You can define several data domain profiles, each serving a
typical service use case.
Before you define a data domain profile, it is
useful to know the following about the Endeca Server cluster and its data
domains:
- Determining query load
distribution in the data domain. The Dgraph nodes in the data domain
cluster can process two types of queries — read queries and updating queries.
Read queries can be processed by any Dgraph node (follower or leader node);
they represent responses to Guided Navigation requests or search requests from
the end users. Updating queries represent data updates to the index, changes in
the records schema, or changes in the Dgraph configuration. Updating requests
must be processed only by the leader node and cannot be processed by follower
nodes.
In the data domain profile, you can decide whether your data domain
requires a dedicated leader node for handling updates, or the leader node that
shares the regular query load with follower nodes.
For example, if the frequency and size of your updating requests are
high, it is recommended to dedicate the leader node to process only the
updating requests and not to process regular queries — this way the follower
nodes process read query requests. On the contrary, if the index for the data
domain is updated rarely, you can configure the leader node in the data domain
to share the regular non-updating query load with other nodes, along with
processing updates. The data domain profile allows you to specify this option.
- Determining the desired
number of query processing nodes in the data domain. When creating data
domain profiles, you can specify the number of follower nodes (these are the
nodes that process only read queries, as opposed to the leader node that can
process both queries and updates). The number of follower nodes you need
depends on the usage patterns for the end users of the data domain. A data
domain cluster may need more query processing Dgraph nodes if the number of end
users is high, and they issue a high number of queries, often concurrently.

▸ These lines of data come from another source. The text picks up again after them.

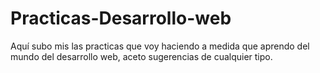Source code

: # Practicas-Desarrollo-web
Aquí subo mis las practicas que voy haciendo a medida que aprendo del mundo del desarrollo web, aceto sugerencias de cualquier tipo.

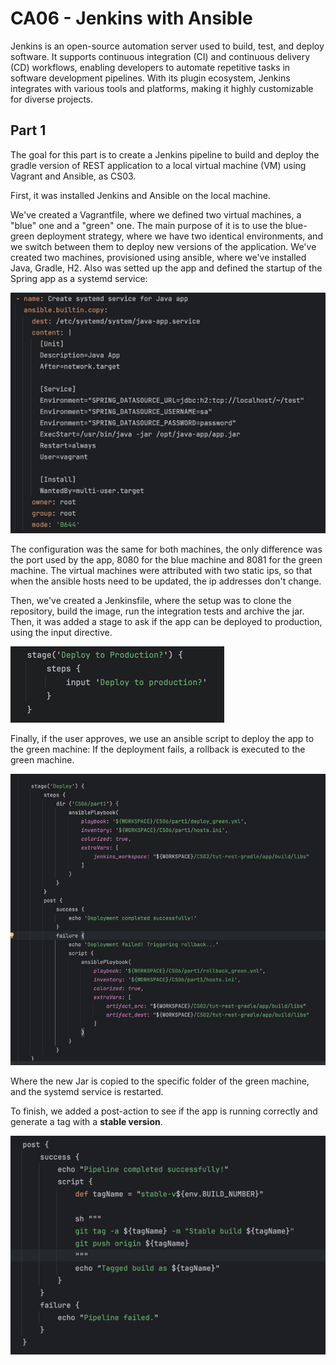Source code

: # CA06 - Jenkins with Ansible

Jenkins is an open-source automation server used to build, test, and deploy software. It supports continuous integration (CI) and continuous delivery (CD) workflows, enabling developers to automate repetitive tasks in software development pipelines. With its plugin ecosystem, Jenkins integrates with various tools and platforms, making it highly customizable for diverse projects.

## Part 1

The goal for this part is to create a Jenkins pipeline to build and deploy the gradle version of REST application to a local virtual machine (VM) using Vagrant and Ansible, as CS03.

First, it was installed Jenkins and Ansible on the local machine.

We've created a Vagrantfile, where we defined two virtual machines, a "blue" one and a "green" one. The main purpose of it is to use the blue-green deployment strategy, where we have two identical environments, and we switch between them to deploy new versions of the application.
We've created two machines, provisioned using ansible, where we've installed Java, Gradle, H2. Also was setted up the app and defined the startup of the Spring app as a systemd service:

![img1](./images/img1.png)

The configuration was the same for both machines, the only difference was the port used by the app, 8080 for the blue machine and 8081 for the green machine.
The virtual machines were attributed with two static ips, so that when the ansible hosts need to be updated, the ip addresses don't change.

Then, we've created a Jenkinsfile, where the setup was to clone the repository, build the image, run the integration tests and archive the jar. Then, it was added a stage to ask if the app can be deployed to production, using the input directive.

![img2](./images/img2.png)

Finally, if the user approves, we use an ansible script to deploy the app to the green machine:
If the deployment fails, a rollback is executed to the green machine.

![img3](./images/img3.png)

Where the new Jar is copied to the specific folder of the green machine, and the systemd service is restarted. 

To finish, we added a post-action to see if the app is running correctly and generate a tag with a **stable version**.

![img4](./images/img4.png)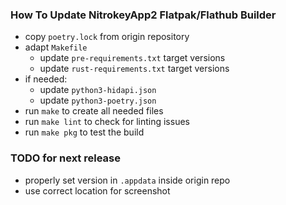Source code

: ### How To Update NitrokeyApp2 Flatpak/Flathub Builder

* copy `poetry.lock` from origin repository
* adapt `Makefile`
    * update `pre-requirements.txt` target versions
    * update `rust-requirements.txt` target versions
* if needed:
    * update `python3-hidapi.json` 
    * update `python3-poetry.json`
* run `make` to create all needed files
* run `make lint` to check for linting issues
* run `make pkg` to test the build


### TODO for next release

* properly set version in `.appdata` inside origin repo
* use correct location for screenshot

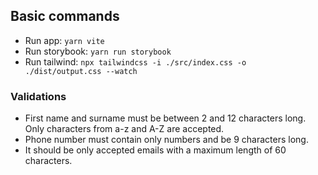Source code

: 
## Basic commands
- Run app: <code>yarn vite</code>
- Run storybook: <code>yarn run storybook</code>
- Run tailwind: <code>npx tailwindcss -i ./src/index.css -o ./dist/output.css --watch</code>

### Validations
- First name and surname must be between 2 and 12 characters long. Only characters from a-z and A-Z are accepted.
- Phone number must contain only numbers and be 9 characters long.
- It should be only accepted emails with a maximum length of 60 characters.

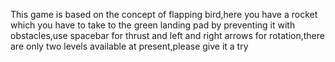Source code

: This game is based on the concept of flapping bird,here you have a rocket which you have to take to the green landing pad by preventing it with obstacles,use spacebar for thrust and left and right arrows for rotation,there are only two levels available at present,please give it a try
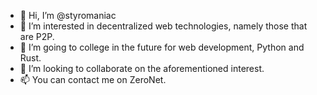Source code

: - 👋 Hi, I’m @styromaniac
- 👀 I’m interested in decentralized web technologies, namely those that are P2P.
- 🌱 I’m going to college in the future for web development, Python and Rust.
- 💞️ I’m looking to collaborate on the aforementioned interest.
- 📫 You can contact me on ZeroNet.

Keep in mind that you can only create a data domain with a certain
number of Dgraph nodes if you have a sufficient number of Endeca Server
instance nodes in the Endeca Server cluster. For each data domain, the Endeca
Server creates only one Dgraph node on a specific Endeca Server instance. In
other words, if you want to create a five-node data domain, the Endeca Server
cluster hosting it should have at least five Endeca Server nodes.
- Determining the
allocation of processing hardware resources in the Endeca Server cluster.
When you create a new data domain, the Endeca Server cluster allocates the CPU
resources from its servers to meet the needs of the data domain based on the
configuration specified in the data domain profile for the number of threads
required for each data domain node.
When defining a data domain profile, you can choose whether the
Endeca Server cluster should use one of the following hardware utilization
patterns:
- Dedicate 100% of its
nodes capacity to one hosted data domain.
- Share its capacity with
other data domains but remain within its total capacity.
- Is allowed to
oversubscribe — it can start multiple Dgraph nodes (for different data domains)
on its Endeca Server nodes, where the total number of CPU threads requested by
data domains may exceed the total amount of CPU available to each Endeca Server
node.
A data domain profile relies on the characteristics defined in the
Endeca Server node profile. In particular, the characteristics in the node
profile determine the potential limit on the number of dedicated data domains
that could be hosted on the node (dedicated data domains are those for which
the Endeca Server nodes dedicate 100% of their capacity).
- Determining whether the
data domain should be read-only. When defining a data domain profile, you
can specify whether the data domain should be created as read-only. This is
useful in the development environment or for demonstration purposes. For
example, you can export an existing data domain and then import its index using
a read-only data domain profile. This way, an imported data domain will have an
index with the same data in it, but its Dgraph nodes will be read-only
(follower nodes), thus preventing end-users from modifying its configuration or
index in any way.
Note that when you initially create a new data domain that is empty
of source data, its profile should not be configured as read-only, because its
index needs to be populated with data.
You define these characteristics when configuring data domain profiles.